China has approved the operation of Allianz (China) Insurance Holding Co Ltd, the first fully foreign-owned insurance holding company in the country, marking a major step toward the liberalization of domestic financial markets.
Based in Shanghai, the company announced on Thursday it received authorization from the China Banking and Insurance Regulatory Commission to begin operations, which the company said will enhance its strategic and financial flexibility to capture business opportunities, further increase its investment and drive long-term market success.
"The regulatory approval for the holding company is an important landmark for our business and puts us in priority position to maximize on the opening up of the Chinese economy," said Sergio Balbinot, the company's chairman.
The approval follows a series of measures announced by the government to further open up the country's financial markets and encourage investment by foreign financial institutions.
The State Council's Financial Stability and Development Committee announced in July that China will remove foreign ownership caps for futures companies, securities firms and fund houses by 2020, a year earlier than scheduled.
The acceleration of the opening up of Chinese financial markets will bring multiple benefits to foreign investors and the financial sector, analysts said.
Wang Guojun, a finance professor at the University of International Business and Economics, said, "By setting up a fully foreign-owned insurance holding company in China, foreign insurers can explore more business opportunities in research, investment, product design and customer service and compete with domestic insurance groups."
Solmaz Altin, chief executive officer of the company, said, "With the new holding structure in place, we are able to better serve an expanding middle class with our range of financial solutions."
So far, a total of 12 domestic insurance groups account for more than 70 percent of premium income in China's insurance sector.

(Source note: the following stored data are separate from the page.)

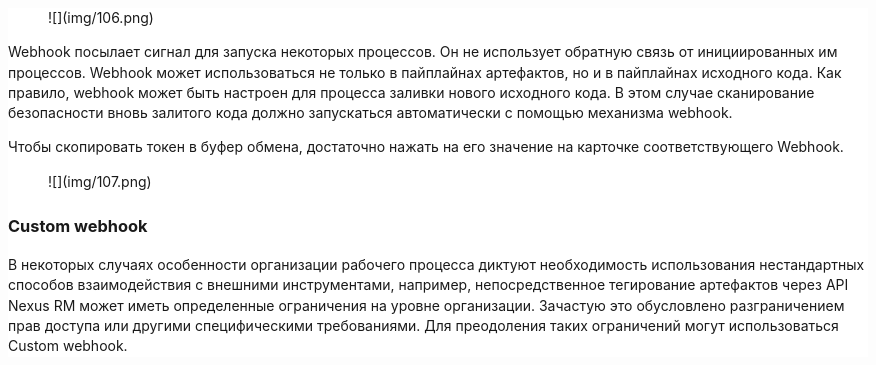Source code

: <figure markdown>![](img/106.png)</figure>

Webhook посылает сигнал для запуска некоторых процессов. Он не использует обратную связь от инициированных им процессов. Webhook может использоваться не только в пайплайнах артефактов, но и в пайплайнах исходного кода. Как правило, webhook может быть настроен для процесса заливки нового исходного кода. В этом случае сканирование безопасности вновь залитого кода должно запускаться автоматически с помощью механизма webhook. 

Чтобы скопировать токен в буфер обмена, достаточно нажать на его значение на карточке соответствующего Webhook.

<figure markdown>![](img/107.png)</figure>

### Custom webhook

В некоторых случаях особенности организации рабочего процесса диктуют необходимость использования нестандартных способов взаимодействия с внешними инструментами, например, непосредственное тегирование артефактов через API Nexus RM может иметь определенные ограничения на уровне организации. Зачастую это обусловлено разграничением прав доступа или другими специфическими требованиями. Для преодоления таких ограничений могут использоваться Custom webhook.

"We need more market participants in different types of ownership. A larger number of fully foreign-owned insurance holding companies and joint ventures will encourage learning from one another through competition.
"Domestic insurers can learn from their foreign counterparts in terms of actuarial methods, risk management, and the establishment of firewalls between business segments within a group," Wang said.
Zhou Jin, a PwC China financial services consulting partner, said: "According to our observations, many financial joint ventures, in which foreign investors hold less than 50 percent, have some flaws in corporate governance. If stakeholders disagree with each other in terms of strategy or operational objectives, it will cause a swing of strategies for the joint venture and the senior management will be at a loss for what to do."
He added that, "Under current policies, however, foreign stakeholders can have a controlling interest in a financial institution and set their strategic direction, so they will be more willing to increase their investments."